Challenge -> Turn every item below into a Markdown table with two columns, Row and Line. Number the rows in order, put one line in each, and skip blank lines.

Data supplied ->
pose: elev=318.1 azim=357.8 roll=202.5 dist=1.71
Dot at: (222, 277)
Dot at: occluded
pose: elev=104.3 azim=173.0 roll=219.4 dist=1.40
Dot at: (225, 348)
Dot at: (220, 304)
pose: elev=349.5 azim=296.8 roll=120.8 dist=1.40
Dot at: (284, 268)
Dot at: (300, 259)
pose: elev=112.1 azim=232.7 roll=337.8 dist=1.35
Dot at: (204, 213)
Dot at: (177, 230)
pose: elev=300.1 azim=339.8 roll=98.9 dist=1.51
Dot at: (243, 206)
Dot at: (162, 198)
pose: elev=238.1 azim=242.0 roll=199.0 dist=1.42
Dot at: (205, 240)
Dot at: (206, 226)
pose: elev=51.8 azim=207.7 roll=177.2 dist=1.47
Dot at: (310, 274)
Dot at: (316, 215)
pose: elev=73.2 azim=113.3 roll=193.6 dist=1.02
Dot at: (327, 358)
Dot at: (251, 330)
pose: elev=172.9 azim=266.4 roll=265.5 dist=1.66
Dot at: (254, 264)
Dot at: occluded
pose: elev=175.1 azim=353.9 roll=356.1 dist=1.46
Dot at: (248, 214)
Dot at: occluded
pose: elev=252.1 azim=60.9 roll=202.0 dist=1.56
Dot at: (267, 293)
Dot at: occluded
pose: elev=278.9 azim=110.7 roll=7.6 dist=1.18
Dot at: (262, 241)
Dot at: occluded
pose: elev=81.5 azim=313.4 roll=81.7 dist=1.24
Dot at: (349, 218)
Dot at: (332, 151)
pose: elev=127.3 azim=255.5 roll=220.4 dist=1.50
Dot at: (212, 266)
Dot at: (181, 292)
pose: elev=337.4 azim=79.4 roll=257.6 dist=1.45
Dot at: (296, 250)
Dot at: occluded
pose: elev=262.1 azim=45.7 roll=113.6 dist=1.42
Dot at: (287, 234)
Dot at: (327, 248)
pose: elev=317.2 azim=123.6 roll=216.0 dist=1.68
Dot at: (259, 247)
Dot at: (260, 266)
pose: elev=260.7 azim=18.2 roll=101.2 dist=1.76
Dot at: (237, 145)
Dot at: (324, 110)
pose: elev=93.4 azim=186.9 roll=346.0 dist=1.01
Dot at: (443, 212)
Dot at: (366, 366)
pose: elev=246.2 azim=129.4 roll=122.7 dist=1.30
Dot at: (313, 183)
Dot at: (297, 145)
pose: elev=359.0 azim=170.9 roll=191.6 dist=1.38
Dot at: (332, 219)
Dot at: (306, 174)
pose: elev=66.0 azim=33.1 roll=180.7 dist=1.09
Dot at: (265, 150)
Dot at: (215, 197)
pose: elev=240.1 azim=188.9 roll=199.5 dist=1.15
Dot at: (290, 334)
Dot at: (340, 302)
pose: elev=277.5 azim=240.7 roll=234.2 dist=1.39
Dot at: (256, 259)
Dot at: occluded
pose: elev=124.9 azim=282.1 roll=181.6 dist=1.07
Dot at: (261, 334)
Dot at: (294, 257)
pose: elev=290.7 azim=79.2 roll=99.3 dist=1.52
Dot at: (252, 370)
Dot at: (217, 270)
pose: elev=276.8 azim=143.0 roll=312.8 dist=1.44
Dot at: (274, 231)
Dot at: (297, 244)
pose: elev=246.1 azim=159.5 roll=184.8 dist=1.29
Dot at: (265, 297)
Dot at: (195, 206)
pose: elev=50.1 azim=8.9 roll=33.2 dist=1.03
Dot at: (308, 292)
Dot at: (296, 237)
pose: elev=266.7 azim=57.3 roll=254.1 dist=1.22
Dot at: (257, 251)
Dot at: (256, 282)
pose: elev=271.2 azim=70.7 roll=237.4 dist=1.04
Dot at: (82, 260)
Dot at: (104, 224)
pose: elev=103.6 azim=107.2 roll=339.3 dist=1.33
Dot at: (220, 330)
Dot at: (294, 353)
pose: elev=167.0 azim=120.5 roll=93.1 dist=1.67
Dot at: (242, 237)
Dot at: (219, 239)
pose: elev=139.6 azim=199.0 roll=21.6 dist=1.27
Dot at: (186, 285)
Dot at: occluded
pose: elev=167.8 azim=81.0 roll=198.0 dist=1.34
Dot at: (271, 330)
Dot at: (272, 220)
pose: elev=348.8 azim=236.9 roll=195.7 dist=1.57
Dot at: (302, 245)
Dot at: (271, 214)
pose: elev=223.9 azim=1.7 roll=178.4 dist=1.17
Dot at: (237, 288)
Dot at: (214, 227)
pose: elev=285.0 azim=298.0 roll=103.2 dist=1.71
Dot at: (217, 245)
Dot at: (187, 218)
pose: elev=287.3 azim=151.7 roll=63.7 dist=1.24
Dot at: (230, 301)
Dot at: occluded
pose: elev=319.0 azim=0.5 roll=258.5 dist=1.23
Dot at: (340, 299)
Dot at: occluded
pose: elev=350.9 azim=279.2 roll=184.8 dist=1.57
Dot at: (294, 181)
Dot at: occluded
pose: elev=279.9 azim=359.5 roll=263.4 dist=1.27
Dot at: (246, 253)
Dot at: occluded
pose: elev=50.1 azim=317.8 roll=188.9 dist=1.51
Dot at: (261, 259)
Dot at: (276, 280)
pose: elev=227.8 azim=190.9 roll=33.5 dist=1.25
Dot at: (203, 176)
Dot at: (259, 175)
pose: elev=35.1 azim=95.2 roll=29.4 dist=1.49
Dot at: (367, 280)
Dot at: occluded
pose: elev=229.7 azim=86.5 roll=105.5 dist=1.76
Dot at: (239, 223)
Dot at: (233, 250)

The reply ->
| Row | Line |
|---|---|
| 1 | pose: elev=318.1 azim=357.8 roll=202.5 dist=1.71 |
| 2 | Dot at: (222, 277) |
| 3 | Dot at: occluded |
| 4 | pose: elev=104.3 azim=173.0 roll=219.4 dist=1.40 |
| 5 | Dot at: (225, 348) |
| 6 | Dot at: (220, 304) |
| 7 | pose: elev=349.5 azim=296.8 roll=120.8 dist=1.40 |
| 8 | Dot at: (284, 268) |
| 9 | Dot at: (300, 259) |
| 10 | pose: elev=112.1 azim=232.7 roll=337.8 dist=1.35 |
| 11 | Dot at: (204, 213) |
| 12 | Dot at: (177, 230) |
| 13 | pose: elev=300.1 azim=339.8 roll=98.9 dist=1.51 |
| 14 | Dot at: (243, 206) |
| 15 | Dot at: (162, 198) |
| 16 | pose: elev=238.1 azim=242.0 roll=199.0 dist=1.42 |
| 17 | Dot at: (205, 240) |
| 18 | Dot at: (206, 226) |
| 19 | pose: elev=51.8 azim=207.7 roll=177.2 dist=1.47 |
| 20 | Dot at: (310, 274) |
| 21 | Dot at: (316, 215) |
| 22 | pose: elev=73.2 azim=113.3 roll=193.6 dist=1.02 |
| 23 | Dot at: (327, 358) |
| 24 | Dot at: (251, 330) |
| 25 | pose: elev=172.9 azim=266.4 roll=265.5 dist=1.66 |
| 26 | Dot at: (254, 264) |
| 27 | Dot at: occluded |
| 28 | pose: elev=175.1 azim=353.9 roll=356.1 dist=1.46 |
| 29 | Dot at: (248, 214) |
| 30 | Dot at: occluded |
| 31 | pose: elev=252.1 azim=60.9 roll=202.0 dist=1.56 |
| 32 | Dot at: (267, 293) |
| 33 | Dot at: occluded |
| 34 | pose: elev=278.9 azim=110.7 roll=7.6 dist=1.18 |
| 35 | Dot at: (262, 241) |
| 36 | Dot at: occluded |
| 37 | pose: elev=81.5 azim=313.4 roll=81.7 dist=1.24 |
| 38 | Dot at: (349, 218) |
| 39 | Dot at: (332, 151) |
| 40 | pose: elev=127.3 azim=255.5 roll=220.4 dist=1.50 |
| 41 | Dot at: (212, 266) |
| 42 | Dot at: (181, 292) |
| 43 | pose: elev=337.4 azim=79.4 roll=257.6 dist=1.45 |
| 44 | Dot at: (296, 250) |
| 45 | Dot at: occluded |
| 46 | pose: elev=262.1 azim=45.7 roll=113.6 dist=1.42 |
| 47 | Dot at: (287, 234) |
| 48 | Dot at: (327, 248) |
| 49 | pose: elev=317.2 azim=123.6 roll=216.0 dist=1.68 |
| 50 | Dot at: (259, 247) |
| 51 | Dot at: (260, 266) |
| 52 | pose: elev=260.7 azim=18.2 roll=101.2 dist=1.76 |
| 53 | Dot at: (237, 145) |
| 54 | Dot at: (324, 110) |
| 55 | pose: elev=93.4 azim=186.9 roll=346.0 dist=1.01 |
| 56 | Dot at: (443, 212) |
| 57 | Dot at: (366, 366) |
| 58 | pose: elev=246.2 azim=129.4 roll=122.7 dist=1.30 |
| 59 | Dot at: (313, 183) |
| 60 | Dot at: (297, 145) |
| 61 | pose: elev=359.0 azim=170.9 roll=191.6 dist=1.38 |
| 62 | Dot at: (332, 219) |
| 63 | Dot at: (306, 174) |
| 64 | pose: elev=66.0 azim=33.1 roll=180.7 dist=1.09 |
| 65 | Dot at: (265, 150) |
| 66 | Dot at: (215, 197) |
| 67 | pose: elev=240.1 azim=188.9 roll=199.5 dist=1.15 |
| 68 | Dot at: (290, 334) |
| 69 | Dot at: (340, 302) |
| 70 | pose: elev=277.5 azim=240.7 roll=234.2 dist=1.39 |
| 71 | Dot at: (256, 259) |
| 72 | Dot at: occluded |
| 73 | pose: elev=124.9 azim=282.1 roll=181.6 dist=1.07 |
| 74 | Dot at: (261, 334) |
| 75 | Dot at: (294, 257) |
| 76 | pose: elev=290.7 azim=79.2 roll=99.3 dist=1.52 |
| 77 | Dot at: (252, 370) |
| 78 | Dot at: (217, 270) |
| 79 | pose: elev=276.8 azim=143.0 roll=312.8 dist=1.44 |
| 80 | Dot at: (274, 231) |
| 81 | Dot at: (297, 244) |
| 82 | pose: elev=246.1 azim=159.5 roll=184.8 dist=1.29 |
| 83 | Dot at: (265, 297) |
| 84 | Dot at: (195, 206) |
| 85 | pose: elev=50.1 azim=8.9 roll=33.2 dist=1.03 |
| 86 | Dot at: (308, 292) |
| 87 | Dot at: (296, 237) |
| 88 | pose: elev=266.7 azim=57.3 roll=254.1 dist=1.22 |
| 89 | Dot at: (257, 251) |
| 90 | Dot at: (256, 282) |
| 91 | pose: elev=271.2 azim=70.7 roll=237.4 dist=1.04 |
| 92 | Dot at: (82, 260) |
| 93 | Dot at: (104, 224) |
| 94 | pose: elev=103.6 azim=107.2 roll=339.3 dist=1.33 |
| 95 | Dot at: (220, 330) |
| 96 | Dot at: (294, 353) |
| 97 | pose: elev=167.0 azim=120.5 roll=93.1 dist=1.67 |
| 98 | Dot at: (242, 237) |
| 99 | Dot at: (219, 239) |
| 100 | pose: elev=139.6 azim=199.0 roll=21.6 dist=1.27 |
| 101 | Dot at: (186, 285) |
| 102 | Dot at: occluded |
| 103 | pose: elev=167.8 azim=81.0 roll=198.0 dist=1.34 |
| 104 | Dot at: (271, 330) |
| 105 | Dot at: (272, 220) |
| 106 | pose: elev=348.8 azim=236.9 roll=195.7 dist=1.57 |
| 107 | Dot at: (302, 245) |
| 108 | Dot at: (271, 214) |
| 109 | pose: elev=223.9 azim=1.7 roll=178.4 dist=1.17 |
| 110 | Dot at: (237, 288) |
| 111 | Dot at: (214, 227) |
| 112 | pose: elev=285.0 azim=298.0 roll=103.2 dist=1.71 |
| 113 | Dot at: (217, 245) |
| 114 | Dot at: (187, 218) |
| 115 | pose: elev=287.3 azim=151.7 roll=63.7 dist=1.24 |
| 116 | Dot at: (230, 301) |
| 117 | Dot at: occluded |
| 118 | pose: elev=319.0 azim=0.5 roll=258.5 dist=1.23 |
| 119 | Dot at: (340, 299) |
| 120 | Dot at: occluded |
| 121 | pose: elev=350.9 azim=279.2 roll=184.8 dist=1.57 |
| 122 | Dot at: (294, 181) |
| 123 | Dot at: occluded |
| 124 | pose: elev=279.9 azim=359.5 roll=263.4 dist=1.27 |
| 125 | Dot at: (246, 253) |
| 126 | Dot at: occluded |
| 127 | pose: elev=50.1 azim=317.8 roll=188.9 dist=1.51 |
| 128 | Dot at: (261, 259) |
| 129 | Dot at: (276, 280) |
| 130 | pose: elev=227.8 azim=190.9 roll=33.5 dist=1.25 |
| 131 | Dot at: (203, 176) |
| 132 | Dot at: (259, 175) |
| 133 | pose: elev=35.1 azim=95.2 roll=29.4 dist=1.49 |
| 134 | Dot at: (367, 280) |
| 135 | Dot at: occluded |
| 136 | pose: elev=229.7 azim=86.5 roll=105.5 dist=1.76 |
| 137 | Dot at: (239, 223) |
| 138 | Dot at: (233, 250) |